Cada Noche de Reyes hay un niño nervioso que no concilia el sueño, otro al que no hay quien lo levante ni prometiéndole que no caben los regalos en la casa y millones a los que la ilusión les desborda. Pajes que se esconden en el balcón, bajan al trastero, usan el maletero del coche como cámara acorazada, reptan bajo las camas o disimulan en plena madrugada en el pasillo, rezando para que la sirena del coche patrulla o el llanto de una muñeca no despierten a sus futuros propietarios. Y cada mañana de Reyes, habrá niños saltando de la cama o remoloneando; y los que ríen, gritan o lloran con la misma facilidad y sin saber porqué; y a los que les late el corazón con tal fuerza que parece que fuera a salir disparado como en los dibujos animados.

Luego dejas de ser niño y te pones tonto. Hasta que te llega el ascenso a paje. Y ese día comprendes cuántas horas extraordinarias -unas cobradas y otras no- costó aquel cinexin o aquella nancy con todas sus galas y lo difícil que fue encontrar esos patines o aquel scalextric, cuando no tienes tiempo ni para comer porque te ha tocado uno de esos bombones amargos de la caja de Forrest Gump. Y sin saber porqué ni cómo, te formas como empaquetador, experto en cine de Disney, montador de puzzles, ebanista juguetero -¡ya quisiera Gepetto!- y curtido jugador en todo el catálogo de juegos de Sus Majestades de Oriente.
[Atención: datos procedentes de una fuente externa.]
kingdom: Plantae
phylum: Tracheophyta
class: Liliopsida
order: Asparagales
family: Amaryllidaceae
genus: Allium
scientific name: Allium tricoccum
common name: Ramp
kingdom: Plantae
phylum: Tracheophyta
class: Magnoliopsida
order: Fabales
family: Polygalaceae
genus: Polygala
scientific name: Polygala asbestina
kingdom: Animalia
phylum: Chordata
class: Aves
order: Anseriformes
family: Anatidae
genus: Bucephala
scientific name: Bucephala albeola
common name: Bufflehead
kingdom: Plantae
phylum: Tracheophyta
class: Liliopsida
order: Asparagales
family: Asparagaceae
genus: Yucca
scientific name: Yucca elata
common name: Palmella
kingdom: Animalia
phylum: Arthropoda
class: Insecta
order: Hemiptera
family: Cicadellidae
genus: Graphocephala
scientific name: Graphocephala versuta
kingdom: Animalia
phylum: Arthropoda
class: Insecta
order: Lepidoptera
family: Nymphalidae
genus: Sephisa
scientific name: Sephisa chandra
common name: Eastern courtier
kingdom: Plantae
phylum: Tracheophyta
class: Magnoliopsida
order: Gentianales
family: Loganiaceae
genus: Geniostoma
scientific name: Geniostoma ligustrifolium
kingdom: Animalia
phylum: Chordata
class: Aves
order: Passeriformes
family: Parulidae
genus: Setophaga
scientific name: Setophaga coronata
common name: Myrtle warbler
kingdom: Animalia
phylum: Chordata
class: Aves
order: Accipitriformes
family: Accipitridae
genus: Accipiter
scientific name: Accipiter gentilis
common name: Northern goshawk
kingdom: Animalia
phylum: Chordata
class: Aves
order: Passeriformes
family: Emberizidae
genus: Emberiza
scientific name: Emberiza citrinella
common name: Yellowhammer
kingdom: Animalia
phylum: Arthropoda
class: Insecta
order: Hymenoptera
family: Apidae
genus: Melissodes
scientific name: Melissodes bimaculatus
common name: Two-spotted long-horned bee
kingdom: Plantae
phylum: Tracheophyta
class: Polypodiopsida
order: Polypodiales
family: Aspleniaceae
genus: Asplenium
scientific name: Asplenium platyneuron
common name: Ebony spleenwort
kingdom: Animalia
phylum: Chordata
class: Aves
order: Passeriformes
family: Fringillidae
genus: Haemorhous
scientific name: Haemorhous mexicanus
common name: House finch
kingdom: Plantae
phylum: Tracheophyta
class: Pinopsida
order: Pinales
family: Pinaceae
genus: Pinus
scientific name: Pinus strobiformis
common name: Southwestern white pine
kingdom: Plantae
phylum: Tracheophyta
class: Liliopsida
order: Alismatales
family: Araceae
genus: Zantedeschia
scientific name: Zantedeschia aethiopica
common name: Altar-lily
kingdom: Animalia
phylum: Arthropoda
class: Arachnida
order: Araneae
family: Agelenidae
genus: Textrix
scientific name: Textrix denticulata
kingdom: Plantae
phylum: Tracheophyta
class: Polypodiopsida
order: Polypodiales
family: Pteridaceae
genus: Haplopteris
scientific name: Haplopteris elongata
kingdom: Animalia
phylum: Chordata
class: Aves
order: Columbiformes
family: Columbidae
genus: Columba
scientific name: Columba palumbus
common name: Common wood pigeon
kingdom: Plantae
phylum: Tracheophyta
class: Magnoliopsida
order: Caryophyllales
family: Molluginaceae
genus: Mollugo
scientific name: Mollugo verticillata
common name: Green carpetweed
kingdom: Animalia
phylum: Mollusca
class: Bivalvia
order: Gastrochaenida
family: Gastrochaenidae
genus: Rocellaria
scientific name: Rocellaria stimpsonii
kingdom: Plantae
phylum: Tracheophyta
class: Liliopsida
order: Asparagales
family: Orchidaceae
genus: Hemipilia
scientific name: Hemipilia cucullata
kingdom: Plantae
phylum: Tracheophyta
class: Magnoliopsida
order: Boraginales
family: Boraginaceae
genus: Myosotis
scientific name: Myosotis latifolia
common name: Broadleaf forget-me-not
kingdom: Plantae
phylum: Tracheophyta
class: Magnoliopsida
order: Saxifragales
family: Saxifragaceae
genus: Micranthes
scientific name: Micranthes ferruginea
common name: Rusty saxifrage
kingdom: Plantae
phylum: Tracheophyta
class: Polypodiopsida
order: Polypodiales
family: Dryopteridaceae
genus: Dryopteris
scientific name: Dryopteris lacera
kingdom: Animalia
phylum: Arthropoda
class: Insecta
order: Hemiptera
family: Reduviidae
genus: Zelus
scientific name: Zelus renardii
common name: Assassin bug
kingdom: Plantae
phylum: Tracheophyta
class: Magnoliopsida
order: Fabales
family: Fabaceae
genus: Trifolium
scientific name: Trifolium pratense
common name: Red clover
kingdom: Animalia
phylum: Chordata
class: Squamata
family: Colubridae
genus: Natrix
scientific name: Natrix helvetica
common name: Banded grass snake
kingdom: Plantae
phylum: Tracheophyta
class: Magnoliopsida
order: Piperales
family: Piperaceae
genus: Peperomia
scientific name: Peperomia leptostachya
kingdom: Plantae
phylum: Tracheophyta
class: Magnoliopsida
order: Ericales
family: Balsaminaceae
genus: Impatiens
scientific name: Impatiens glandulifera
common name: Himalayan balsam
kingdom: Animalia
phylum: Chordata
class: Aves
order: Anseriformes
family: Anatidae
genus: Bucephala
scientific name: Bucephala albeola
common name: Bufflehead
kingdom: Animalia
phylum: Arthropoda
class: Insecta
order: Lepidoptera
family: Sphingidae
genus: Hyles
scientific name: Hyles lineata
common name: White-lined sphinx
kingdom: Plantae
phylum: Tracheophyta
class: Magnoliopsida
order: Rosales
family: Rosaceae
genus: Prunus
Y entonces entiendes porqué guardas unos cochecillos desvencijados o un nenuco esquimal en el trastero. Y te acuerdas con emoción de quienes fueron tus pajes y recuerdas aquella frase de Chesterton que dice que la tradición es la transmisión del fuego y no la adoración de las cenizas. Y después, comiéndote el roscón, te ríes a carcajadas de los que dicen que los Reyes no existen.